Bill Guerin accomplished quite a bit during his 18 seasons in the NHL. He won the Stanley Cup with the New Jersey Devils (1995) and the Pittsburgh Penguins (2009), but he could be considered one of those players on the bubble for the Hall of Fame.
The case for Guerin
The first-round pick (No. 5 overall) by the Devils in the 1989 draft played for eight different teams during his career, including New Jersey, the Edmonton Oilers, the Boston Bruins, the Dallas Stars, the St. Louis Blues, the San Jose Sharks, the New York Islanders and the Penguins. He posted 429 goals and 427 assists for 856 points in 1,263 games. Guerin recorded a career high with 41 goals during the 2001-02 season with his hometown Bruins. He registered a career-high 69 points for the Stars in 2003-04. The talented right winger reached the 30-goal plateau three times. Even when his teams couldn’t finish the job, Guerin always did his. Case in point: During the 2001-02 season, the Bruins finished first in the Northeast Division and could have done some serious damage in the Stanley Cup playoffs. Unfortunately for Boston, the Montreal Canadiens won the quarterfinal series 4-2. Guerin had four goals and two assists for six points in those six games. Guerin participated in seven major international events for Team USA, including the Winter Olympic Games in 1998, 2002 and 2006. He won silver in 2002. He also won a gold medal at the 1996 World Cup.
The case against Guerin
A perfect example against Guerin is a player like Peter Forsberg, who was inducted into the Hall of Fame in 2014. Due to a series of injuries, Forsberg’s career was prematurely cut short. He was considered one of the most tireless workers of his generation but lasted only 708 games. During that time, he still amassed 249 goals and 885 points and won a pair of Stanley Cup titles with the Colorado Avalanche. He won a pair of Olympic gold medals for Team Sweden. He also won the Calder, Hart and Ross trophies during his career.
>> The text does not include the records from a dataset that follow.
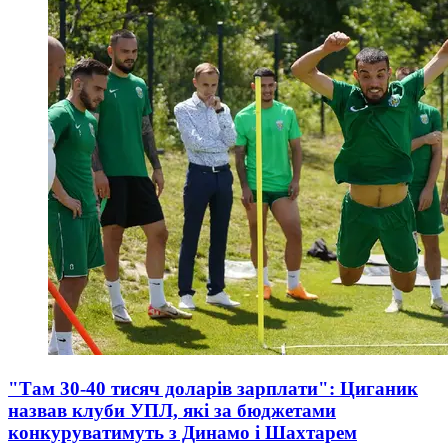
"Там 30-40 тисяч доларів зарплати": Циганик
назвав клуби УПЛ, які за бюджетами
конкуруватимуть з Динамо і Шахтарем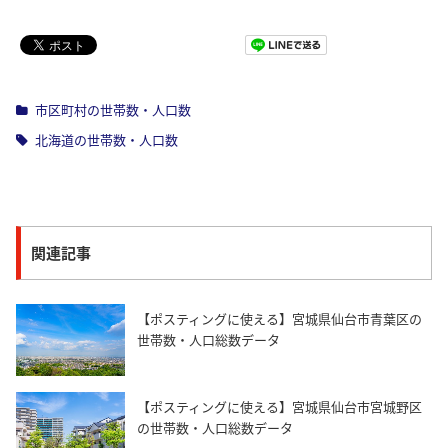
Pocket
市区町村の世帯数・人口数
北海道の世帯数・人口数
関連記事
【ポスティングに使える】宮城県仙台市青葉区の
世帯数・人口総数データ
【ポスティングに使える】宮城県仙台市宮城野区
の世帯数・人口総数データ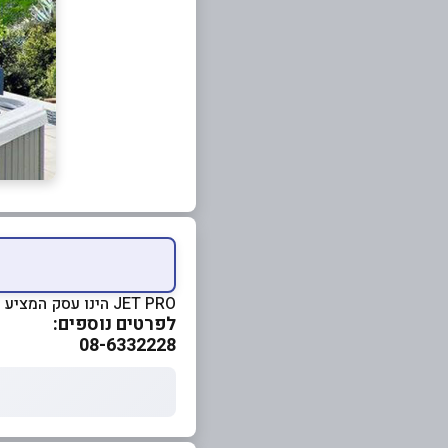
JET PRO הינו עסק המציע מכירה של מקלחוני עיסוי וספא איכותיים
לפרטים נוספים:
08-6332228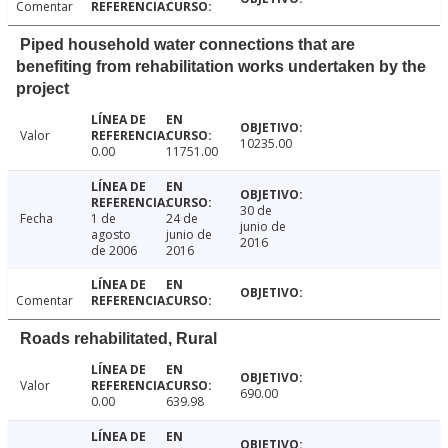
Comentar
Piped household water connections that are
benefiting from rehabilitation works undertaken by the
project
Valor
10235.00
0.00
11751.00
30 de
Fecha
1 de
24 de
junio de
agosto
junio de
2016
de 2006
2016
Comentar
Roads rehabilitated, Rural
Valor
690.00
0.00
639.98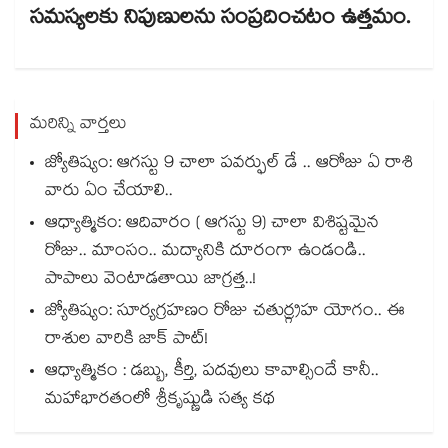
సమస్యలకు నిపుణులను సంప్రదించటం ఉత్తమం.
మరిన్ని వార్తలు
జ్యోతిష్యం: ఆగస్టు 9 చాలా పవర్ఫుల్ డే .. ఆరోజు ఏ రాశి
వారు ఏం చేయాలి..
ఆధ్యాత్మికం: ఆదివారం ( ఆగస్టు 9) చాలా విశిష్టమైన
రోజు.. మాంసం.. మద్యానికి దూరంగా ఉండండి..
పాపాలు వెంటాడతాయి జాగ్రత్త..!
జ్యోతిష్యం: సూర్యగ్రహణం రోజు చతుర్గ్రహ యోగం.. ఈ
రాశుల వారికి జాక్ పాట్!
ఆధ్యాత్మికం : డబ్బు, కీర్తి, పదవులు కావాల్సిందే కానీ..
మహాభారతంలో శ్రీకృష్ణుడి సత్య కథ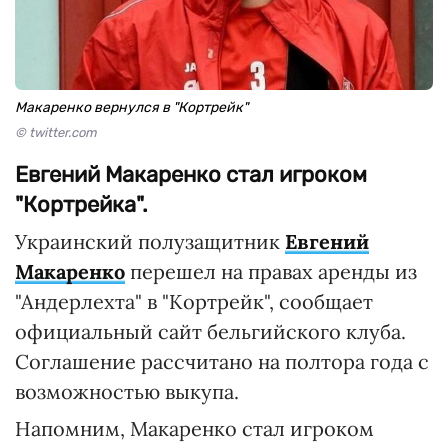
Макаренко вернулся в "Кортрейк"
© twitter.com
Евгений Макаренко стал игроком
"Кортрейка".
Украинский полузащитник
Евгений
Макаренко
перешел на правах аренды из
"Андерлехта" в "Кортрейк", сообщает
официальный сайт бельгийского клуба.
Соглашение рассчитано на полтора года с
возможностью выкупа.
Напомним, Макаренко стал игроком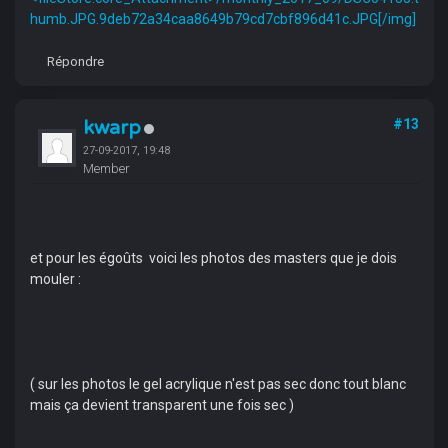
humb.JPG.9deb72a34caa8649b79cd7cbf896d41c.JPG[/img]
Répondre
kwarp
#13
27-09-2017, 19:48
Member
et pour les égoûts voici les photos des masters que je dois
mouler :
( sur les photos le gel acrylique n'est pas sec donc tout blanc
mais ça devient transparent une fois sec )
It took Guerin 555 more games to reach similar point totals, and Guerin never won any individual awards. Induction into the Hall of Fame is about more than just point totals and longevity. For example: Scott Niedermayer, who was inducted in 2013, played the same amount of games (1,263) during the same amount of seasons (18) and recorded 740 points as a defenseman. Besides playing a different position than Guerin, Niedermayer was a perennial All-Star, and he won the Norris Trophy and Conn Smythe Trophy. Oh, and he won the Stanley Cup four times. Another intangible for being a Hall of Famer is how a player consistently reaches his team’s accomplishments on the biggest stages. This is an area where Guerin falls a bit short, despite a pair of Stanley Cups. Longevity can help certain players, but it’s what they do during that time that can distinguish them from others. As impressive as playing more than 1,000 games has become, of the 300 NHL players who have reached that plateau, only 76 of them earned enshrinement.
Guerin is already in the USA Hockey Hall of Fame, and deservedly so, but it’s unlikely he’ll make his way to Toronto.
ESPN panel: Was not voted into Hall.